Red blood component was not significantly changed in treated animals.

Significant changes in clinical biochemistry were observed for all treated groups of males.

Bilirubin was significantly modulated – irreversibly increased in males of the highest dose level and reversibly in females of the highest dose level. The value of ALP was also significantly modulated in all treated groups of males. In females, the change of ALP value was slightly increased and reversible. These increased values could be related with increased weight of liver in treated males and females at the middle and highest dose levels. In females of the highest dose level the change of weight of liver was statistically significant.

Significant reversible increased value of calcium was observed in all treated males –and slightly increased in females. Also significantly increased value of creatinine was reported in males of the middle and highest dose levels (in males of the highest dose level – the value was out of range of historical control) and in females of all treated groups. This change could be related with reversibly increased weight of kidneys in treated males and females at the middle and highest dose levels. In females change of weight of kidneys was statistically significant.

Gross necropsy in all dosed animals demonstrated reversible changes of colour of the following organs: digestive tract, mesenteric lymph nodes and pancreas.

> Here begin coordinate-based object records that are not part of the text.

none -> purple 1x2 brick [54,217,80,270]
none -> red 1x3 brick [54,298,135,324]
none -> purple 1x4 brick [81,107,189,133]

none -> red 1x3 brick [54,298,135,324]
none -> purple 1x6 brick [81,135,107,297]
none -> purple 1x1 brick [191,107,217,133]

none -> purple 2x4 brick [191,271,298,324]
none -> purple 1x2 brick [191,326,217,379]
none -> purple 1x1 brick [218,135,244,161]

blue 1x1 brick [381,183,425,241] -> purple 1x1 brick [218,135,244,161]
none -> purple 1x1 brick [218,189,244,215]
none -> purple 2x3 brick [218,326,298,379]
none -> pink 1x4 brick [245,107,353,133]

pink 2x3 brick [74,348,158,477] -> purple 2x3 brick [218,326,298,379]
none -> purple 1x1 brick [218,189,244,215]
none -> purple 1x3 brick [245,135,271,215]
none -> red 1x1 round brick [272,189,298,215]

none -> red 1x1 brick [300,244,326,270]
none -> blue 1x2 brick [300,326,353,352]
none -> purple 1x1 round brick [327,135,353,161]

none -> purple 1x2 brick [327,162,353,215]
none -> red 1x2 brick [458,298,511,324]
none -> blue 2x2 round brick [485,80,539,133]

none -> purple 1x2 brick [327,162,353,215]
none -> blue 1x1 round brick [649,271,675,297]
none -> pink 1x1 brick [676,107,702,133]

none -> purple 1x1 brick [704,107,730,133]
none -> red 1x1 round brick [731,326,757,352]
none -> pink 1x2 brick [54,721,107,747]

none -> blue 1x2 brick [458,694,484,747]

Microscopical evaluation found out findings in large intestine and caecum (brown cytoplasm of enterocytes) and pigmentophages with light-brown cytoplasm in mesenteric lymph nodes.

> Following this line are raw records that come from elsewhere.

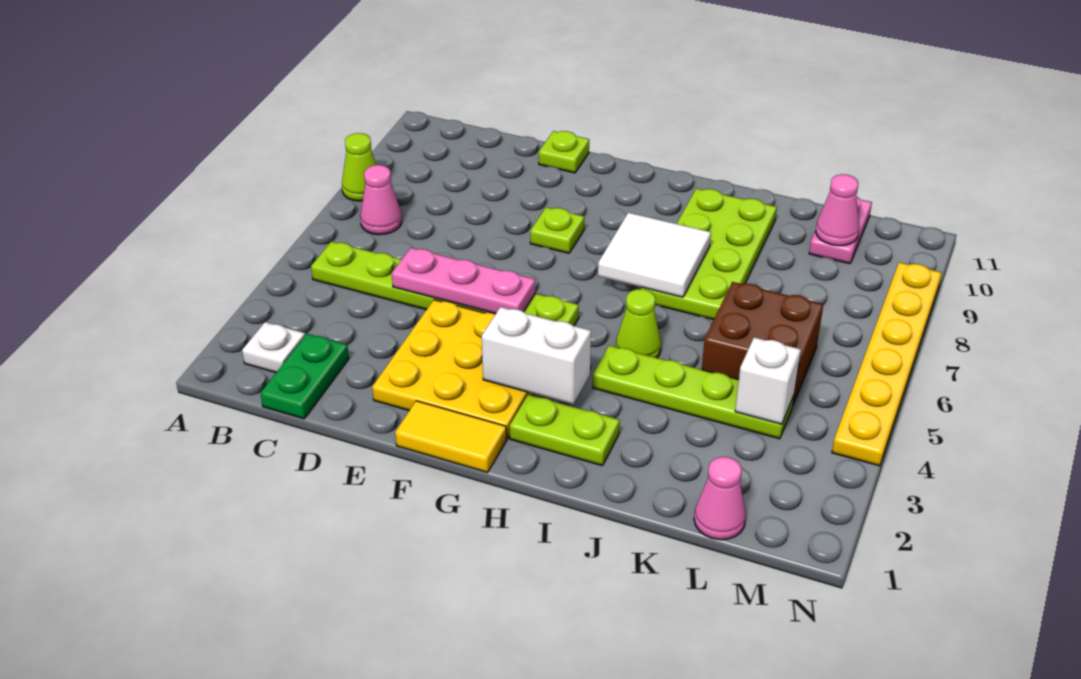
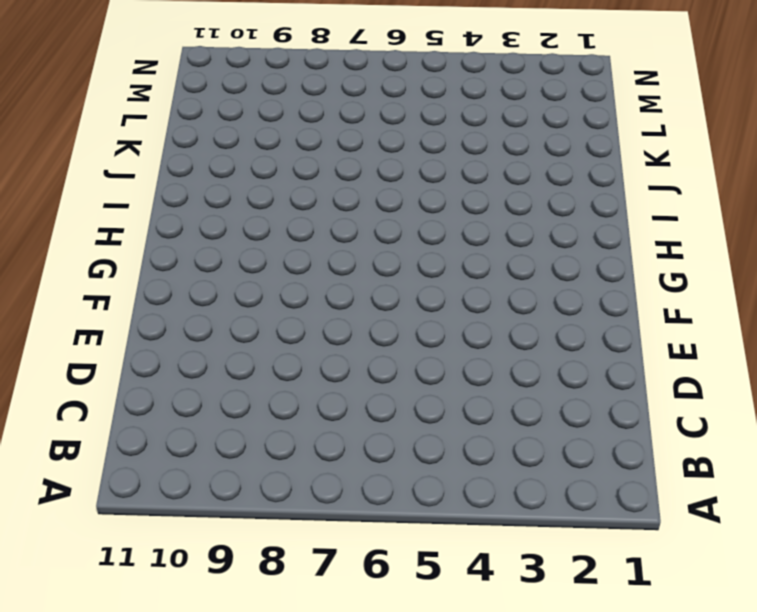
none -> lime 1x1 cone [342,133,376,201]
none -> white 1x1 plate [242,322,305,373]
none -> lime 1x6 plate [311,242,579,326]

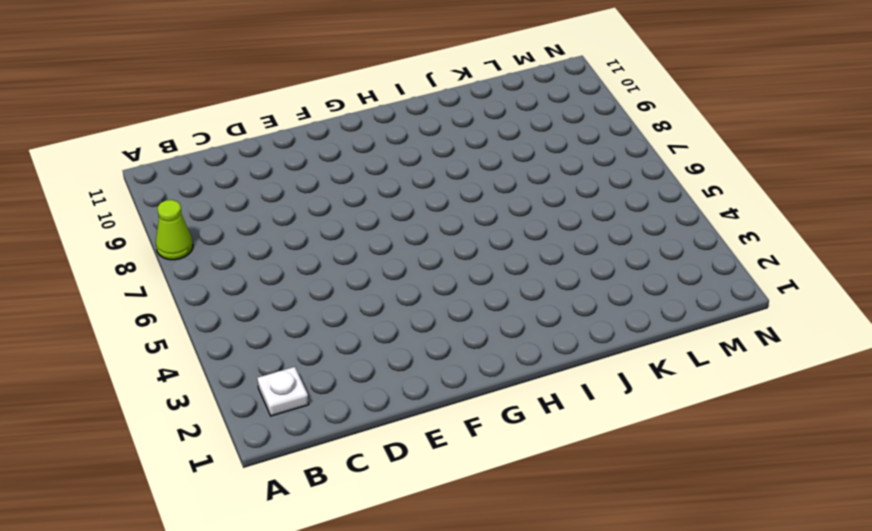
none -> lime 1x6 plate [311,242,579,326]
none -> pink 1x1 cone [360,165,402,235]
none -> green 1x2 plate [261,334,349,419]

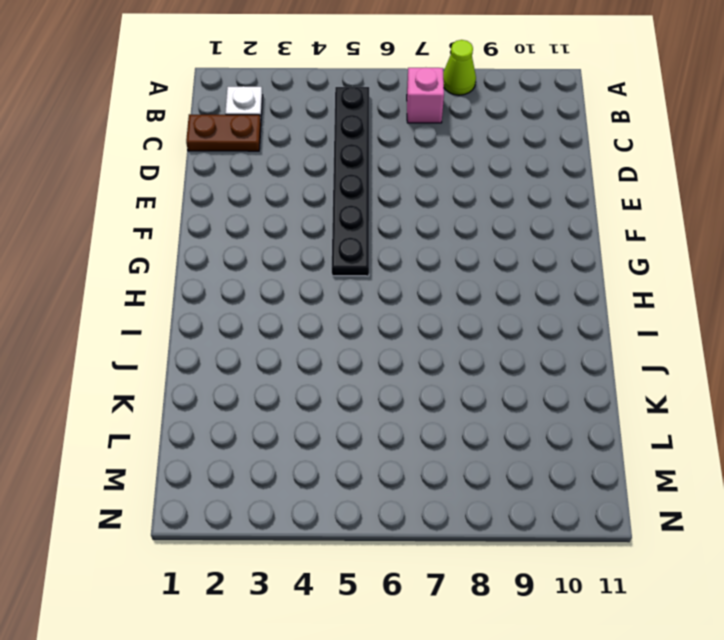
black 1x6 plate [332,87,369,276] -> lime 1x6 plate [311,242,579,326]
pink 1x1 brick [407,68,444,123] -> pink 1x1 cone [360,165,402,235]
brown 1x2 plate [186,114,261,151] -> green 1x2 plate [261,334,349,419]
none -> yellow 3x3 plate [372,300,534,439]
none -> lime 1x1 plate [539,131,589,173]
none -> yellow 1x2 tile [395,401,507,473]

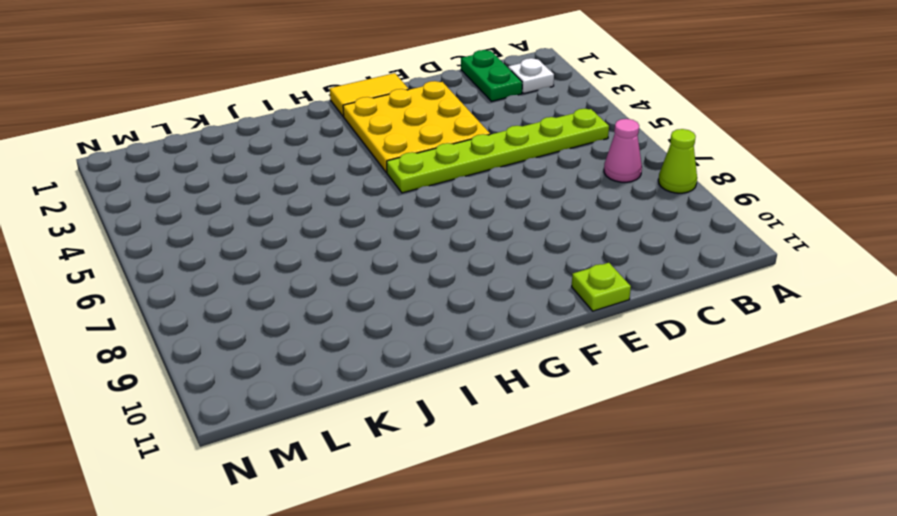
none -> lime 1x1 plate [530,207,584,253]
none -> lime 1x2 plate [510,395,620,466]
none -> lime 1x4 plate [593,346,794,439]

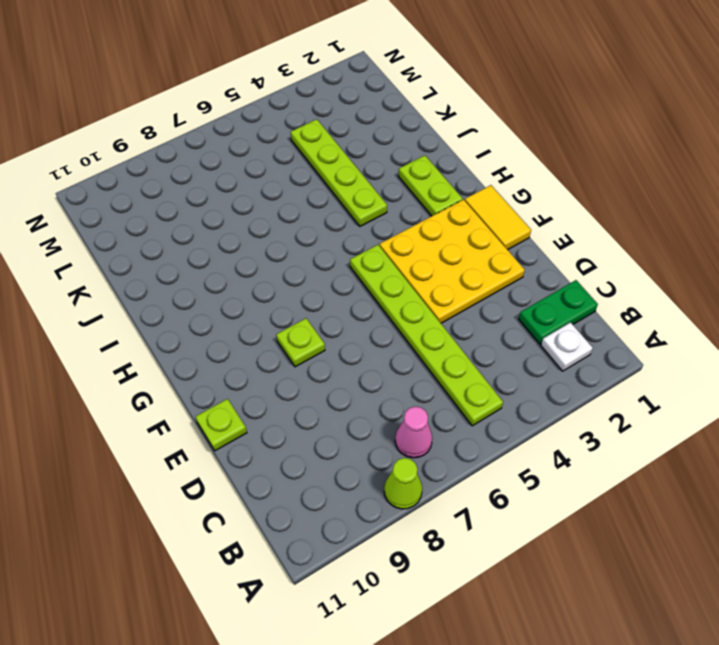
none -> lime 1x1 cone [616,289,661,358]
none -> lime 2x4 plate [641,189,777,320]
none -> brown 2x2 brick [702,282,823,405]

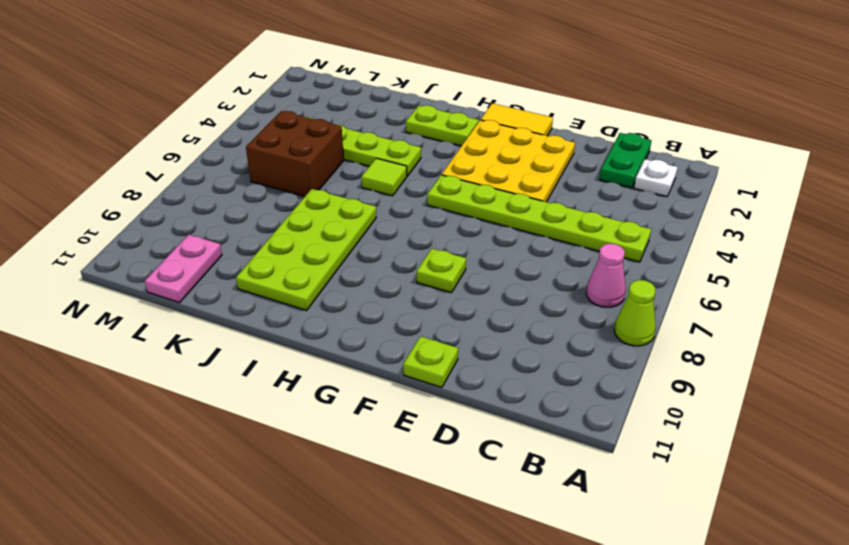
lime 1x1 tile [361,158,407,196] -> lime 1x1 cone [616,289,661,358]
none -> pink 1x1 cone [694,457,746,540]
none -> yellow 1x6 plate [832,262,942,466]
none -> pink 1x3 plate [392,248,535,314]

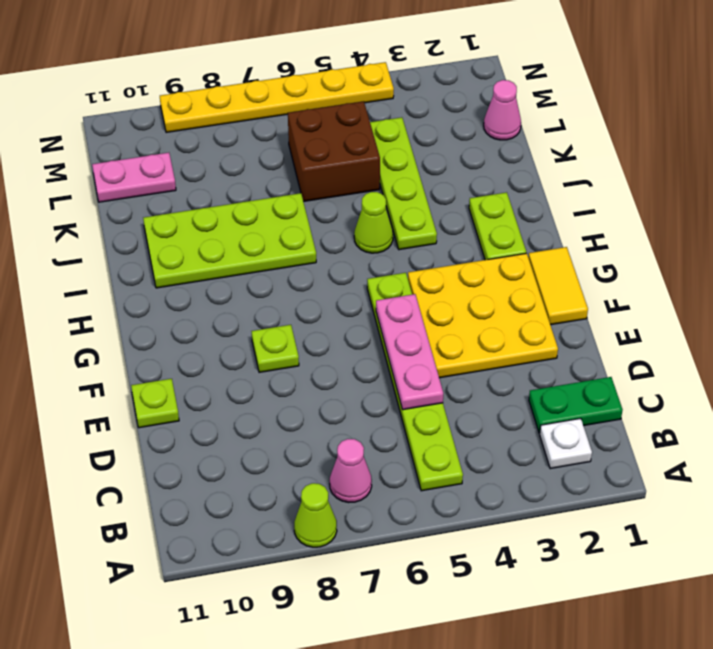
none -> white 1x2 brick [482,307,591,405]
none -> white 2x2 tile [598,213,711,297]
none -> white 1x1 brick [735,337,801,424]

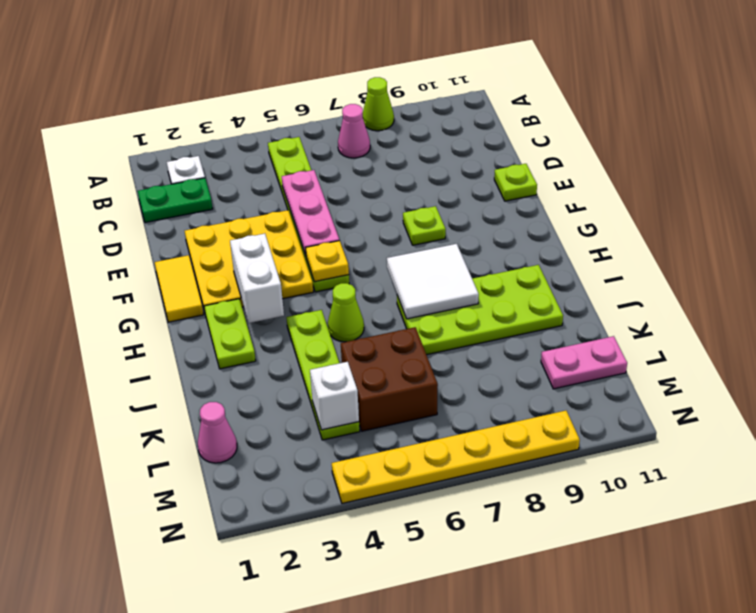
yellow 1x1 plate [306,241,349,282] -> none
none -> pink 1x1 cone [816,174,859,246]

The No Observed Adverse Effect Level (NOAEL) for repeated dose toxicity was established as 180 mg/kg body weight/day. The value was determined mainly on the basis of haematology and biochemistry results. Nevertheless, the substance purity of the lot tested was about 54 %, thus the NOAEL can be adjusted at 97.2 mg/kg bw/day.

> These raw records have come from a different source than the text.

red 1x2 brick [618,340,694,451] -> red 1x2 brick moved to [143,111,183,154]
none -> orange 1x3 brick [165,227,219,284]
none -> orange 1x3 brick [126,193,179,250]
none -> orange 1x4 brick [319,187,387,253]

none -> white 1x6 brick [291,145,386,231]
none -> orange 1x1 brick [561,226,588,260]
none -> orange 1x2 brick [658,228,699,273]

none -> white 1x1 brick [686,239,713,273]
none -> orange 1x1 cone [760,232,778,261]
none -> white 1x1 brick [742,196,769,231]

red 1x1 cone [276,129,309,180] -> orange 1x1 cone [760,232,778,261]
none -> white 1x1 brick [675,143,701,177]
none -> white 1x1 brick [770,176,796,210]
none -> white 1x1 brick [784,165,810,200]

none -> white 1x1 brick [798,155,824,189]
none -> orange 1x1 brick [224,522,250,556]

Justification for selection of repeated dose toxicity via oral route - systemic effects endpoint:

Study conducted according to internationally accepted testing guidelines and performed according to GLP.

The NOAEL recorded in the study was 180 mg/kg bw/day; the effect level corrected on the basis of the substance purity would be 97.2 mg/kg bw/day.

Justification for classification or non-classification

According to the CLP Regulation (EC 1272/2008), 3.9 Specific target organ toxicity - repeated exposure section, substances are classified as specific target organ toxicants following repeated exposure by the use of expert judgement, on the basis of the weight of all evidence available, including the use of recommended guidance values which take into account the duration of exposure and the dose/concentration which produced the effect(s), and are placed in one of two categories, depending upon the nature and severity of the effect(s) observed.

 

In order to help reach a decision about whether a substance shall be classified or not, and to what degree it shall be classified (Category 1 or Category 2), dose/concentration ‘guidance values’ are provided for consideration of the dose/concentration which has been shown to produce significant health effects. The guidance values refer to effects seen in a standard 90-day toxicity study conducted in rats. Nevertheless, they can be used as a basis to extrapolate equivalent guidance values for toxicity studies of greater or lesser duration (the assessment shall be done on a case-by- case basis). For example, for 28-day study the guidance values are increased by a factor of three.

In the case of Acid Brown 282, statistically significant effects were recorded at 500 mg/kg bw/day in females and males, which were treated for 54 days and 42 days, respectively. Taken into account the reference values indicated in the CLP Regulation, the substance effects were recorded at doses exceeding of the classification criteria.

In conclusion, the substance is not classified for repeated dose toxicity according to the CLP Regulation (EC 1272/2008).